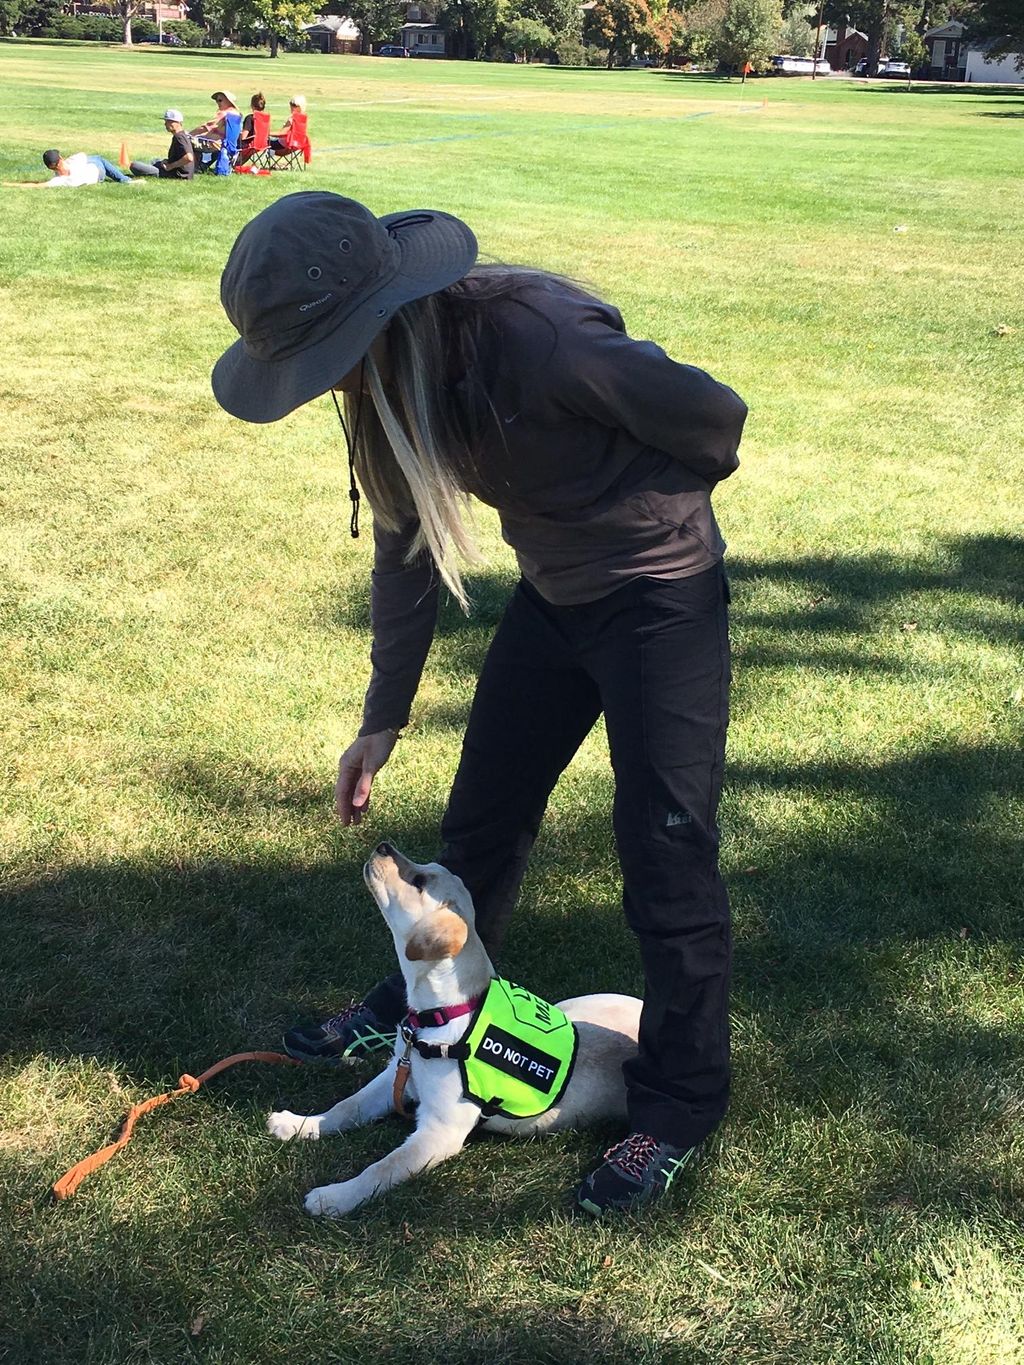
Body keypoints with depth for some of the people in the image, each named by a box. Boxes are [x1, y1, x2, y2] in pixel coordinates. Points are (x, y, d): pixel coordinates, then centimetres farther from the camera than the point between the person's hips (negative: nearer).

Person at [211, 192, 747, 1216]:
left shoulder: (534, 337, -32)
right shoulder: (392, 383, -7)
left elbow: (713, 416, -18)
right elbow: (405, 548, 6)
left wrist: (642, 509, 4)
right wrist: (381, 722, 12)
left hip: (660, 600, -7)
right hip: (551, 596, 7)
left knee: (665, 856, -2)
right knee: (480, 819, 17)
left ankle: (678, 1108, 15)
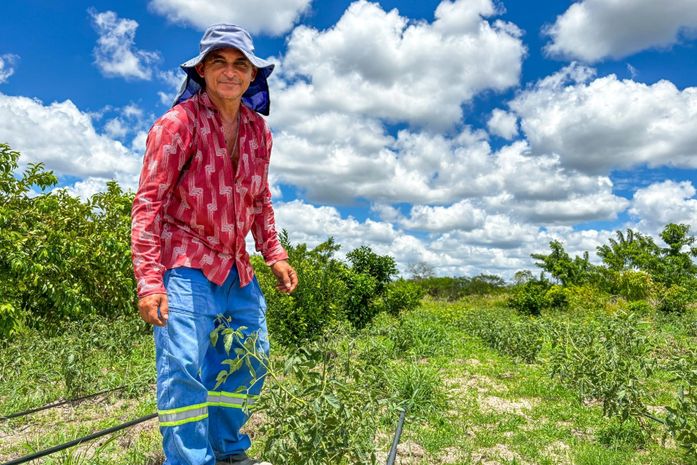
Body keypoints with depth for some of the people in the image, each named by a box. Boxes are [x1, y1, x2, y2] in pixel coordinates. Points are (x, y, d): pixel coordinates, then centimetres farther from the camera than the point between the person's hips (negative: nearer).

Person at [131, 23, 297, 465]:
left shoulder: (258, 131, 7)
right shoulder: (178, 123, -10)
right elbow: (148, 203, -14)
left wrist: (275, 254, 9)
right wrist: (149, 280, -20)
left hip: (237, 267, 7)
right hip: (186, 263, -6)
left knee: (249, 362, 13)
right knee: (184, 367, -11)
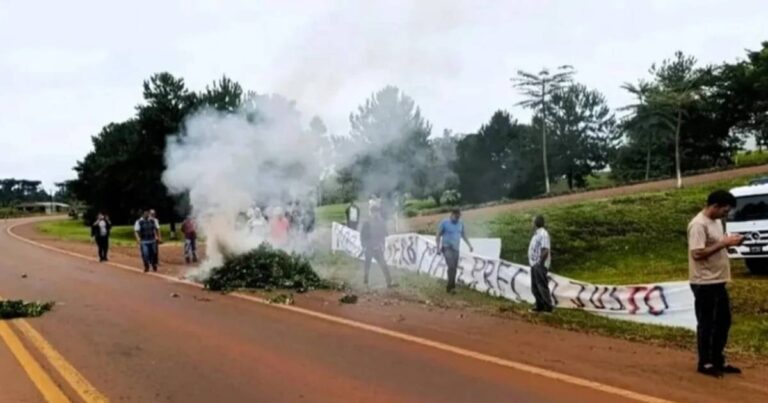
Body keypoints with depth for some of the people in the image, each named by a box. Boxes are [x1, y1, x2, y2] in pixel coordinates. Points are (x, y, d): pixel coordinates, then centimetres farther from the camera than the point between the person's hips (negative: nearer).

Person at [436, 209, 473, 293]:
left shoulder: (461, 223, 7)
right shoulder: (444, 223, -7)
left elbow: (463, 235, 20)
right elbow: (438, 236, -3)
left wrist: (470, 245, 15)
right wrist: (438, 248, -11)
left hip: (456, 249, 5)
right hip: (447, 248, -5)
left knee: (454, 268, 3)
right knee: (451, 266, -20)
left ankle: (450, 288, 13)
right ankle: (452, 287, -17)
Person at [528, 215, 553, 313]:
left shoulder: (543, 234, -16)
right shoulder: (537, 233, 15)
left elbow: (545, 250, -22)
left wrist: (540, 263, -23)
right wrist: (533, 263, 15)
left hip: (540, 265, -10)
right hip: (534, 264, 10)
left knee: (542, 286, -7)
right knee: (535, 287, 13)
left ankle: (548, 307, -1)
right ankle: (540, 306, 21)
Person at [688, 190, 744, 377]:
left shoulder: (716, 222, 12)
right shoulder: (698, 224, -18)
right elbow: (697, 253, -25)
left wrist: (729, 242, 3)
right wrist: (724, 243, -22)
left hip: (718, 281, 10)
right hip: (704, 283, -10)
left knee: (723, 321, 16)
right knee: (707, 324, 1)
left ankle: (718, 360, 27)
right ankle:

_TASK:_ Can you render every line of the three items above as a Markdown table with the columns Row and Line, skipping blank lines and leaving the pictures out?

_TASK RESULT:_
| Row | Line |
|---|---|
| 1 | Body keypoints with depth for some of the people in the image, each named by a box. Boxes are [x1, y1, x2, y2] in pixel coordinates. Points are (x, y, d): pixel coordinates, then centimetres farther from the camera than the point between the person's hips (negative: nearer). |
| 2 | Person at [211, 192, 747, 1216]: |
| 3 | left shoulder: (534, 337, -32) |
| 4 | right shoulder: (392, 383, -7) |
| 5 | left elbow: (713, 416, -18) |
| 6 | right elbow: (405, 548, 6) |
| 7 | left wrist: (642, 509, 4) |
| 8 | right wrist: (381, 722, 12) |
| 9 | left hip: (660, 600, -7) |
| 10 | right hip: (551, 596, 7) |
| 11 | left knee: (665, 856, -2) |
| 12 | right knee: (480, 819, 17) |
| 13 | left ankle: (678, 1108, 15) |
| 14 | Body keypoints with depth for some of the people in the image, each named by a box. Boxes are [x1, y1, x2, y2] in pixel coordinates. Points are (x, y, d): pixel coordinates, then centimetres farther from the camera than the point between the person's hips (negative: nearer). |
| 15 | Person at [131, 23, 297, 465]: |
| 16 | left shoulder: (258, 131, 7) |
| 17 | right shoulder: (178, 123, -10) |
| 18 | right elbow: (148, 203, -14) |
| 19 | left wrist: (275, 254, 9) |
| 20 | right wrist: (149, 280, -20) |
| 21 | left hip: (237, 267, 7) |
| 22 | right hip: (186, 263, -6) |
| 23 | left knee: (249, 362, 13) |
| 24 | right knee: (184, 367, -11) |
| 25 | Body keypoints with depth for some of the people in the image, each named by a box. Boxes are [x1, y1, x2, y2] in pixel coordinates. Points are (x, y, d): pixel coordinates, then centimetres farther from the camera than the point between the person's hips (negative: nearer). |
| 26 | Person at [436, 209, 473, 293]: |
| 27 | left shoulder: (461, 223, 7) |
| 28 | right shoulder: (444, 223, -7) |
| 29 | left elbow: (463, 235, 20) |
| 30 | right elbow: (438, 236, -3) |
| 31 | left wrist: (470, 245, 15) |
| 32 | right wrist: (438, 248, -11) |
| 33 | left hip: (456, 249, 5) |
| 34 | right hip: (447, 248, -5) |
| 35 | left knee: (454, 268, 3) |
| 36 | right knee: (451, 266, -20) |
| 37 | left ankle: (450, 288, 13) |
| 38 | right ankle: (452, 287, -17) |
| 39 | Person at [528, 215, 553, 313]: |
| 40 | left shoulder: (543, 234, -16) |
| 41 | right shoulder: (537, 233, 15) |
| 42 | left elbow: (545, 250, -22) |
| 43 | left wrist: (540, 263, -23) |
| 44 | right wrist: (533, 263, 15) |
| 45 | left hip: (540, 265, -10) |
| 46 | right hip: (534, 264, 10) |
| 47 | left knee: (542, 286, -7) |
| 48 | right knee: (535, 287, 13) |
| 49 | left ankle: (548, 307, -1) |
| 50 | right ankle: (540, 306, 21) |
| 51 | Person at [688, 190, 744, 377]: |
| 52 | left shoulder: (716, 222, 12) |
| 53 | right shoulder: (698, 224, -18) |
| 54 | right elbow: (697, 253, -25) |
| 55 | left wrist: (729, 242, 3) |
| 56 | right wrist: (724, 243, -22) |
| 57 | left hip: (718, 281, 10) |
| 58 | right hip: (704, 283, -10) |
| 59 | left knee: (723, 321, 16) |
| 60 | right knee: (707, 324, 1) |
| 61 | left ankle: (718, 360, 27) |
| 62 | right ankle: |